─── Material provided ───
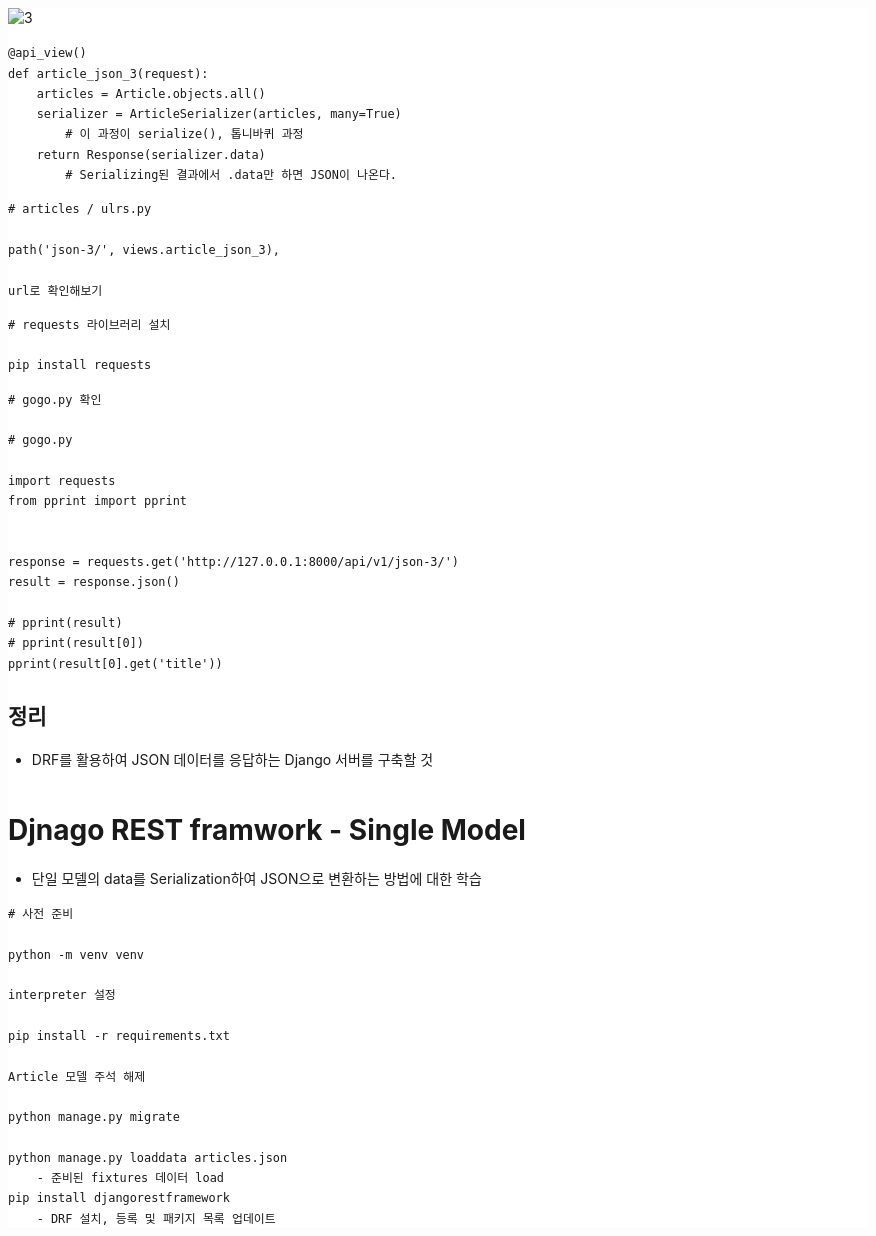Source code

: ![3](https://user-images.githubusercontent.com/104968672/196206890-ca6959e4-e6aa-45d1-8be3-30912d1701ff.png)

```
@api_view()
def article_json_3(request):
    articles = Article.objects.all()
    serializer = ArticleSerializer(articles, many=True)
        # 이 과정이 serialize(), 톱니바퀴 과정
    return Response(serializer.data)
        # Serializing된 결과에서 .data만 하면 JSON이 나온다.
```
```
# articles / ulrs.py

path('json-3/', views.article_json_3),

url로 확인해보기
```
```
# requests 라이브러리 설치

pip install requests
```
```
# gogo.py 확인

# gogo.py

import requests
from pprint import pprint


response = requests.get('http://127.0.0.1:8000/api/v1/json-3/')
result = response.json()

# pprint(result)
# pprint(result[0])
pprint(result[0].get('title'))
```

## 정리
- DRF를 활용하여 JSON 데이터를 응답하는 Django 서버를 구축할 것

# Djnago REST framwork - Single Model
- 단일 모델의 data를 Serialization하여 JSON으로 변환하는 방법에 대한 학습

```
# 사전 준비

python -m venv venv

interpreter 설정

pip install -r requirements.txt

Article 모델 주석 해제

python manage.py migrate

python manage.py loaddata articles.json
    - 준비된 fixtures 데이터 load
pip install djangorestframework
    - DRF 설치, 등록 및 패키지 목록 업데이트

```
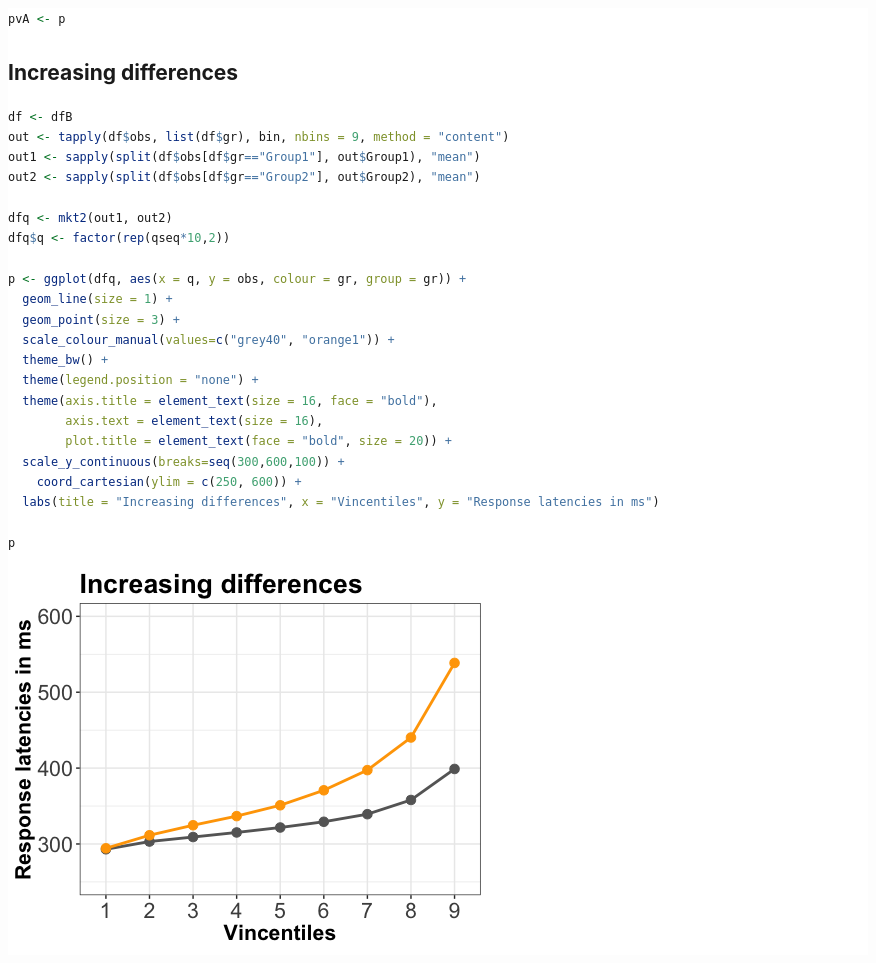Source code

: 
``` r
pvA <- p
```

Increasing differences
----------------------

``` r
df <- dfB
out <- tapply(df$obs, list(df$gr), bin, nbins = 9, method = "content")
out1 <- sapply(split(df$obs[df$gr=="Group1"], out$Group1), "mean")
out2 <- sapply(split(df$obs[df$gr=="Group2"], out$Group2), "mean")

dfq <- mkt2(out1, out2)
dfq$q <- factor(rep(qseq*10,2))

p <- ggplot(dfq, aes(x = q, y = obs, colour = gr, group = gr)) + 
  geom_line(size = 1) +
  geom_point(size = 3) +
  scale_colour_manual(values=c("grey40", "orange1")) +
  theme_bw() + 
  theme(legend.position = "none") + 
  theme(axis.title = element_text(size = 16, face = "bold"), 
        axis.text = element_text(size = 16),
        plot.title = element_text(face = "bold", size = 20)) +
  scale_y_continuous(breaks=seq(300,600,100)) +
    coord_cartesian(ylim = c(250, 600)) +
  labs(title = "Increasing differences", x = "Vincentiles", y = "Response latencies in ms")

p
```

![](qplot_files/figure-markdown_github/unnamed-chunk-27-1.png)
───
Only one number is expected: the count of lines in the entries holding the string "serializer".

◆ Expected answer ◆
2